*Required action*.
Copy out the whole passage on the Wellesley family in Ireland word for word, with nothing changed.

He acquired property in Dublin, and considerable wealth: he granted lands to a priory in County Wexford in 1261. He died about 1276, when he must have been at least seventy, a good age for the time.

==Children and later descendants ==
His son, also named Waleran, was in England in 1284, serving the Lord Chancellor of England. He had an estate at Bryanstown, County Meath. In 1297, on the death without issue of the Justiciar of Ireland, William de Vesci, Wellesley, as tenant, was granted a part of his lands in County Kildare, which had been de Vesci's share of the enormous inheritance of his great-grandfather William Marshall, 1st Earl of Pembroke. He was High Sheriff of Kildare in 1303. He was killed in a skirmish with a Gaelic clan the same year. His father also had a natural son, John Delahyde. William de Wellesley, probably the son of the second Sir Waleran, was appointed Constable of Kildare Castle for life in 1310. He married after 1317 Elizabeth, widow of Walter l'Enfant the younger, Lord of Carnalway, Naas, the Chief Judge of the Justiciar's Court.

*Listed entries*.
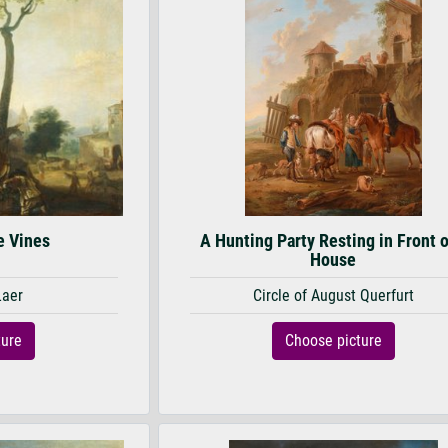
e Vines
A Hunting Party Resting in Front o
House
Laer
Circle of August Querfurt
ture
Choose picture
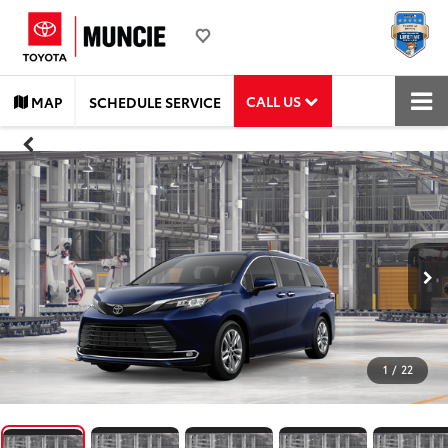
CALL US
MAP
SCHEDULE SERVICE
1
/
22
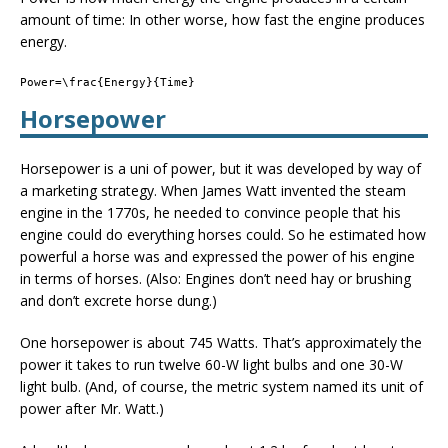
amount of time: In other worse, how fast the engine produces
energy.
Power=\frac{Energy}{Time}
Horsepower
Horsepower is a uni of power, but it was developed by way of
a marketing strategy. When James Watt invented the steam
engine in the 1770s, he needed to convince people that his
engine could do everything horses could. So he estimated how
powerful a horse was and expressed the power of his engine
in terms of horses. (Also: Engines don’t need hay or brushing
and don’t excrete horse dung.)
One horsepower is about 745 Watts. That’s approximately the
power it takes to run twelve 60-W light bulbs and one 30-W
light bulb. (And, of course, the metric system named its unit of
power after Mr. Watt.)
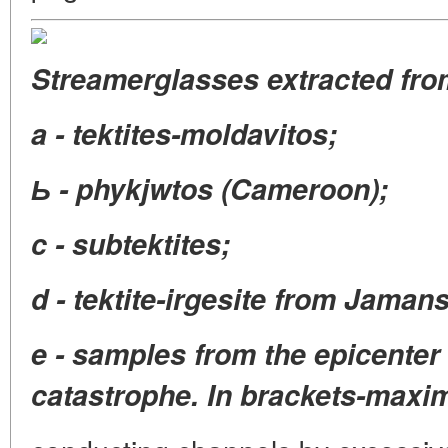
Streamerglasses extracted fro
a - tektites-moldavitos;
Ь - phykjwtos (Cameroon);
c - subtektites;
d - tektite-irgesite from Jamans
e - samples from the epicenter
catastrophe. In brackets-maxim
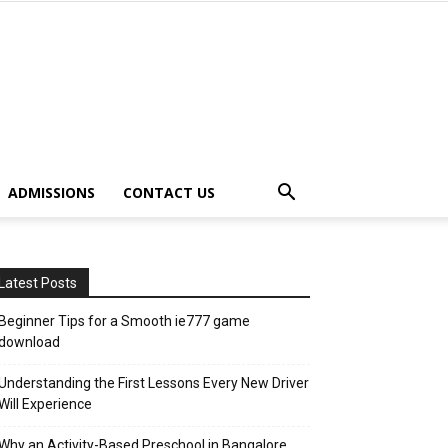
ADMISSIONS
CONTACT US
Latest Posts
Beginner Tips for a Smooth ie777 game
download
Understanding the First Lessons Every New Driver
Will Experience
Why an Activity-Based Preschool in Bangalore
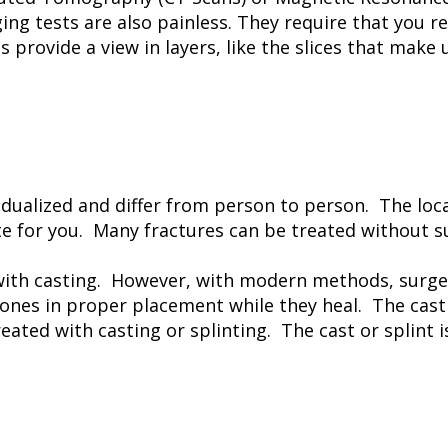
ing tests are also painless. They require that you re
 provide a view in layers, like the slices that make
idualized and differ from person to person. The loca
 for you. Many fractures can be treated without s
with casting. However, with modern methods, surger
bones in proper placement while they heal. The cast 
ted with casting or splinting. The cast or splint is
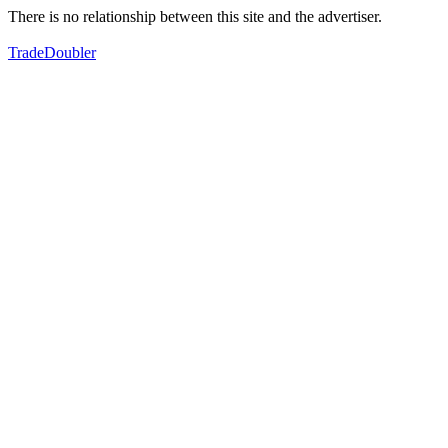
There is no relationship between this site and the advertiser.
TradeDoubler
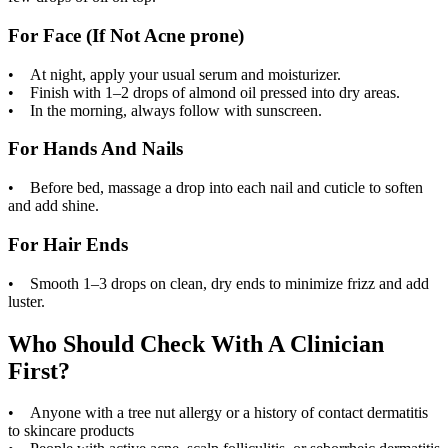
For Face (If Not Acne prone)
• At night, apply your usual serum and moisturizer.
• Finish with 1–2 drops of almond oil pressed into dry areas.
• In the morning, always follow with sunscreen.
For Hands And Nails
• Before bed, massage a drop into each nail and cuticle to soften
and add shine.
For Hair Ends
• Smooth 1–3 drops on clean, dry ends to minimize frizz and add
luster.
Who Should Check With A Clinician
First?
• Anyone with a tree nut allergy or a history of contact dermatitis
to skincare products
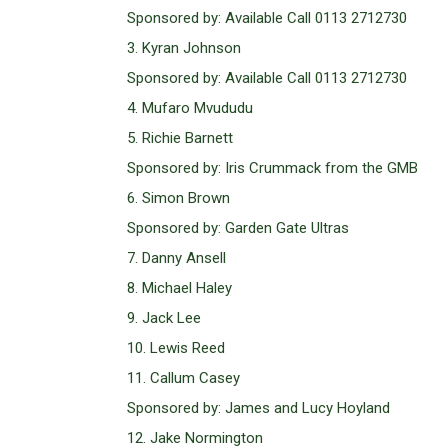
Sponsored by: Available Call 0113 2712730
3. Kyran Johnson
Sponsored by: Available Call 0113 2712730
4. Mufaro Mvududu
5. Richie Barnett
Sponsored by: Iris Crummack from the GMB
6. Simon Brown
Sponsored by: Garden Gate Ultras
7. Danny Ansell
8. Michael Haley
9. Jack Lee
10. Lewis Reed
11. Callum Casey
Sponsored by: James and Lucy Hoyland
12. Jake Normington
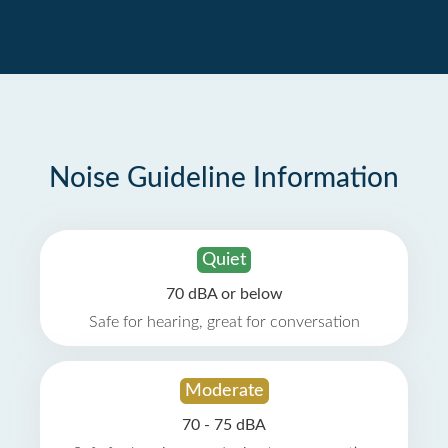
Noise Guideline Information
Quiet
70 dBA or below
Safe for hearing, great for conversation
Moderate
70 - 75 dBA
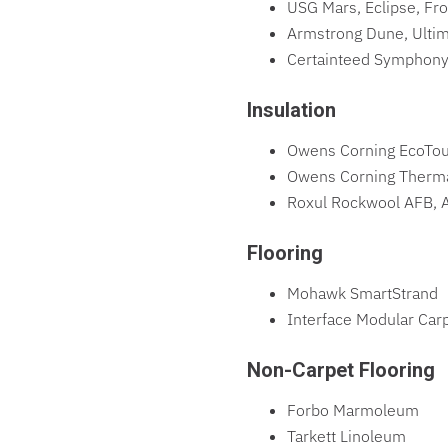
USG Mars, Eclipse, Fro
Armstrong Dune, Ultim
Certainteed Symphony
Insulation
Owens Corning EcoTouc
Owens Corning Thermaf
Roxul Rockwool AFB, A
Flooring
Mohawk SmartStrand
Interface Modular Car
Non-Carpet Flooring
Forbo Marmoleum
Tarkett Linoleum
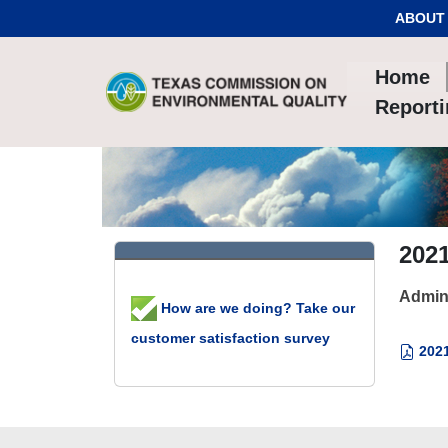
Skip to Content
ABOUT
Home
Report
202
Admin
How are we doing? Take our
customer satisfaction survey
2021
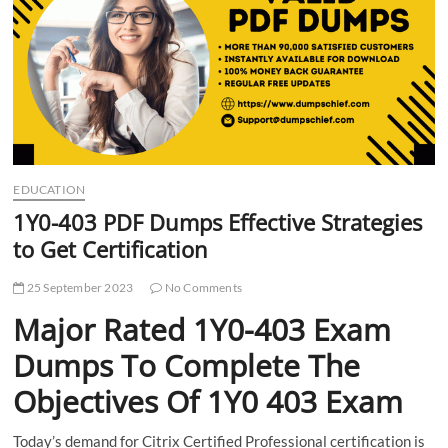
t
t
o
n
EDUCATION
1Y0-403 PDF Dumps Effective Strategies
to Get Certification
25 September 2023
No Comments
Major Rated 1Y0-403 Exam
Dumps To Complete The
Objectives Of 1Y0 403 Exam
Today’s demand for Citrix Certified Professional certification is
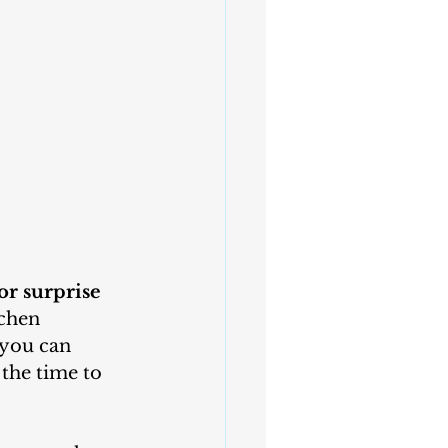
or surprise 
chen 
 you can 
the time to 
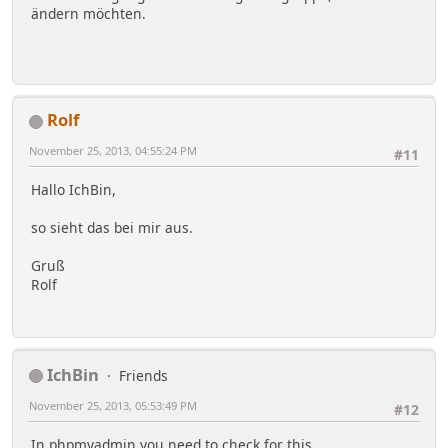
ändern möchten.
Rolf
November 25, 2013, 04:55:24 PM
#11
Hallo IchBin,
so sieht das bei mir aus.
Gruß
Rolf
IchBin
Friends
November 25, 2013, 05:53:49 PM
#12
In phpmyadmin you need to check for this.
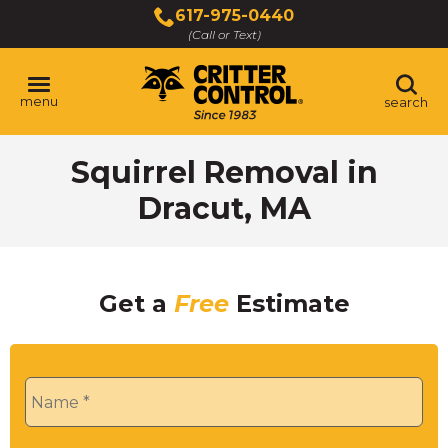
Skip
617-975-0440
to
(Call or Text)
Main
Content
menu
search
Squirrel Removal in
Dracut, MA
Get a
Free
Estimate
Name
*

* * *

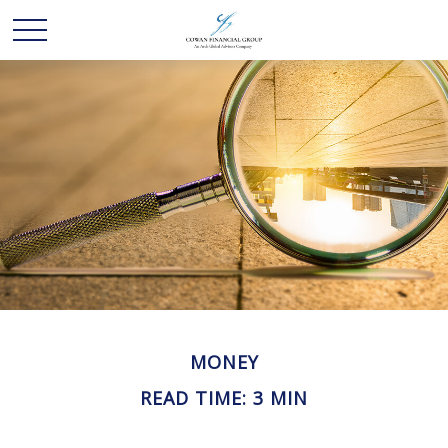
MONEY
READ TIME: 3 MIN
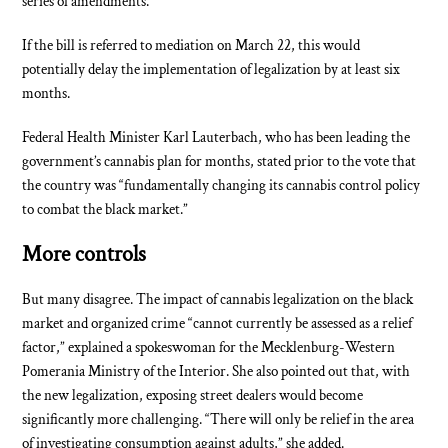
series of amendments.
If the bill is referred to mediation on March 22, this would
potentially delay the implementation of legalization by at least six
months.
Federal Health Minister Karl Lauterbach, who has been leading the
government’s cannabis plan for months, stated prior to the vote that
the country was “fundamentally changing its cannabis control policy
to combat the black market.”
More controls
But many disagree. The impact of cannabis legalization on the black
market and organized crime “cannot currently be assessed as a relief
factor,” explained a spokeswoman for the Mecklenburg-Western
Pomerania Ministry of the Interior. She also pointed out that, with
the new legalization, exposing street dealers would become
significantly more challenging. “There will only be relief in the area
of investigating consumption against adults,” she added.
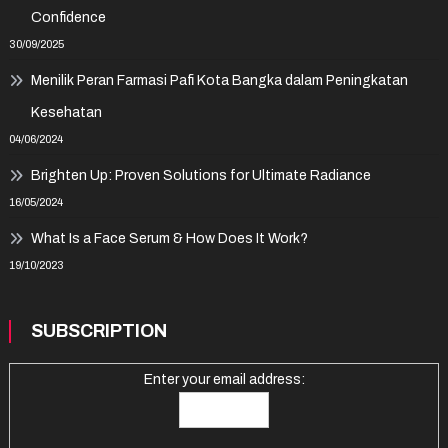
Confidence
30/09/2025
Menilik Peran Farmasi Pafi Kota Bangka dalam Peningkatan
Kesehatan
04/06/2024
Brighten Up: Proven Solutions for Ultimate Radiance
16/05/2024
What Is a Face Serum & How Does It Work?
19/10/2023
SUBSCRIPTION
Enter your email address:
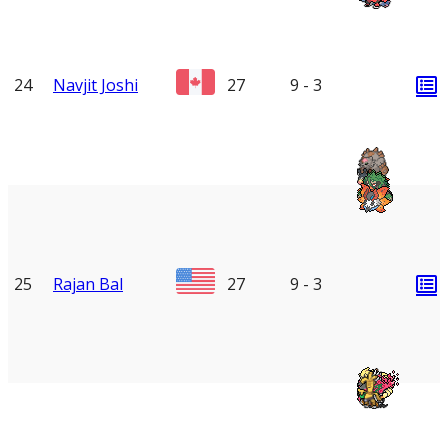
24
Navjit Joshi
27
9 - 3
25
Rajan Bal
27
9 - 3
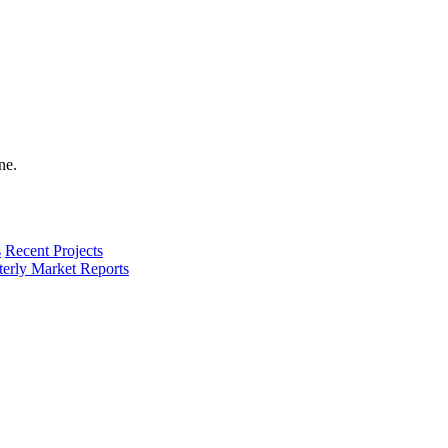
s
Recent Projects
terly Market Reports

*Answer for this exercise*.
He acquired property in Dublin, and considerable wealth: he granted lands to a priory in County Wexford in 1261. He died about 1276, when he must have been at least seventy, a good age for the time.

==Children and later descendants ==
His son, also named Waleran, was in England in 1284, serving the Lord Chancellor of England. He had an estate at Bryanstown, County Meath. In 1297, on the death without issue of the Justiciar of Ireland, William de Vesci, Wellesley, as tenant, was granted a part of his lands in County Kildare, which had been de Vesci's share of the enormous inheritance of his great-grandfather William Marshall, 1st Earl of Pembroke. He was High Sheriff of Kildare in 1303. He was killed in a skirmish with a Gaelic clan the same year. His father also had a natural son, John Delahyde. William de Wellesley, probably the son of the second Sir Waleran, was appointed Constable of Kildare Castle for life in 1310. He married after 1317 Elizabeth, widow of Walter l'Enfant the younger, Lord of Carnalway, Naas, the Chief Judge of the Justiciar's Court.